Le véritable texte de Corneille reparaît donc ici dans toute sa pureté : il est accompagné du commentaire de Voltaire[3], des notes de la Harpe, des remarques de Palissot et de tous les écrivains dont ces ouvrages immortels ont exercé la critique ou excité l’admiration. Notre édition renferme en outre plusieurs lettres et quelques autres pièces inédites. Nous reproduisons, avec Voltaire et in grand nombre des éditeurs qui l’ont précédé ou suivi, la vie de Corneille, écrite par Fontenelle son neveu, telle qu’il la donna à d’Olivet pour être insérée dans l’Histoire de l’Académie[4] : mais pour compléter cette vie, nous avons cru devoir y joindre, sous le titre de Supplément, quelques faits relatifs à Corneille, et recueillis pour la plupart dans les écrits de ses contemporains.
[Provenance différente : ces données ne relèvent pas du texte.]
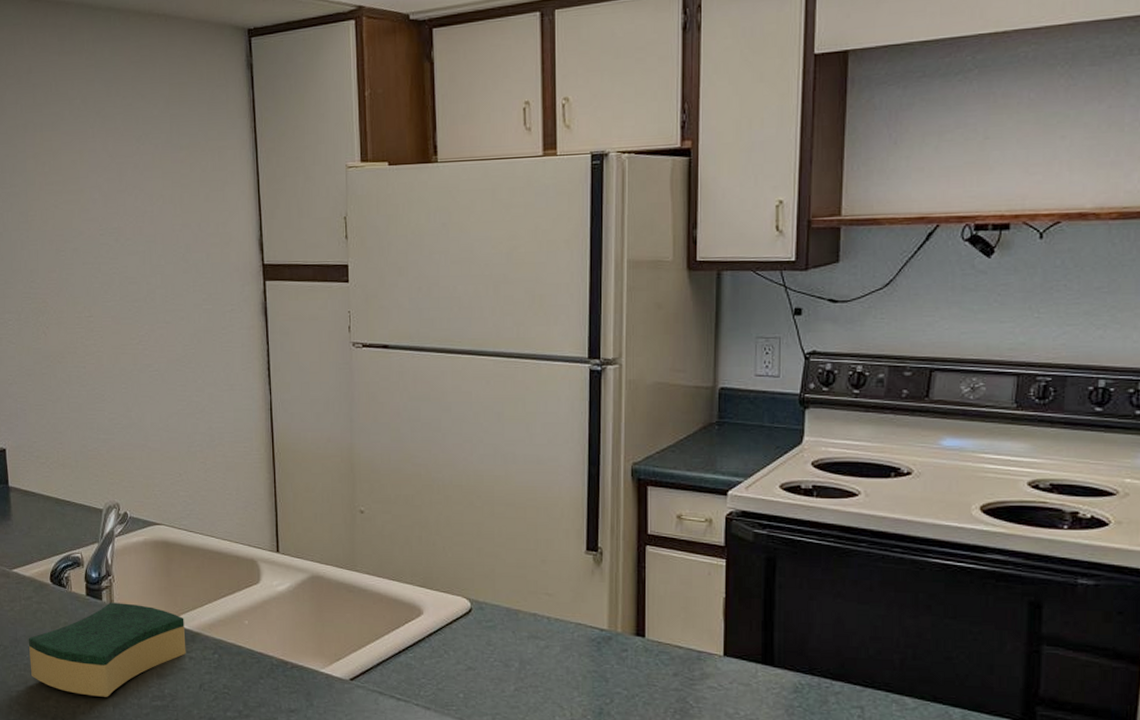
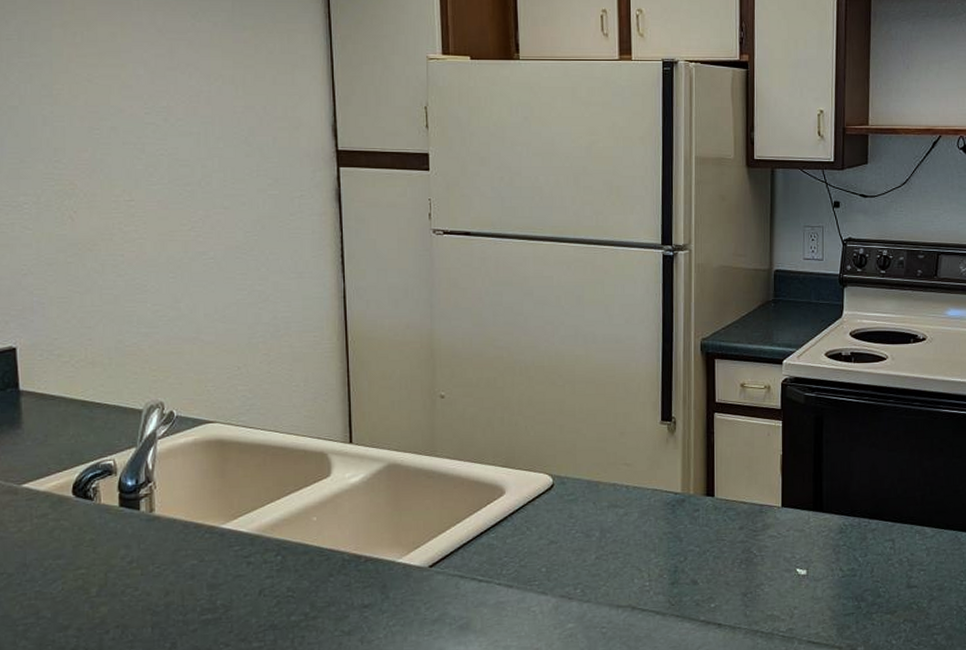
sponge: present [28,602,186,697] -> none [41,510,243,619]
Il est presque inutile d’ajouter que nous n’avons cité aucune des corrections adoptées par des comédiens qui se croient plus délicats que le public ; ils seraient plus réservés sans doute, s’ils se rappelaient que Baron ayant osé changer quelques vers de Nicomède, fut interrompu par le parterre, qui répéta sur-le-champ et tout haut la véritable leçon : hommage éclatant qui vengeait Corneille des atteintes de la médiocrité, et faisait le plus bel éloge de ses ouvrages, puisqu’il prouvait que les vers mêmes qu’on croyait susceptibles d’être corrigés étaient dans la mémoire de tous les spectateurs. L’admiration et le respect de la postérité sont éternellement acquis à ce génie puissant qui prépara la plus belle époque de notre histoire ; à cet écrivain fécond qui mit en jeu sur la scène toutes les passions du cœur humain ; à ce poète sublime qui sut réunir l’énergique et savante précision de Tacite à la noble et belle simplicité de Malherbe ; à cet homme prodigieux enfin, « véritablement né pour la gloire de son pays, comparable, non à tout ce que l’ancienne Rome a produit d’excellents tragiques, puisqu’elle confesse elle-même qu’en ce genre elle n’a pas été fort heureuse, mais aux Eschyle, aux Sophocle, aux Euripide, dont la fameuse Athènes ne s’honore pas moins que des Thémistocle, des Périclès, des Alcibiade, qui vivaient en même temps qu’eux[5]. »




VIE DE CORNEILLE,


PAR FONTENELLE.


Pierre Corneille naquit à Rouen, en 1606, de Pierre Corneille, maître des eaux et forêts en la vicomté de Rouen, et de Marthe le Pesant. Il fit ses études aux jésuites de Rouen, et il en a toujours conservé une extrême reconnaissance pour toute la

  1. Voltaire, qui d’ailleurs a tant fait pour la gloire de Corneille, n’a pas toujours reproduit fidèlement son texte. Adoptant tantôt celui des premières éditions, tantôt celui des dernières, quelquefois les mêlant tous ensemble, il a relevé des fautes qui n’existaient plus, et son exemple a séduit ou égaré presque tous les éditeurs modernes.
  2. Il avait alors soixante-seize ans, et mourut deux ans après.
  3. Ses préfaces se retrouvent en notes.
  4. Paris, 1730, in-l2, t.2, p. 2l0. — Cette Vie diffère, en quelques-unes de ses parties, de celle qui se trouve dans le tome III des Œuvres de Fontenelle, Paris, 1767, in 12.
  5. Racine, Discours à L’Académie française pour la réception de Th. Corneille. — Voyez, dans le tome II, le no 1 des Pièces relatives à Corneille.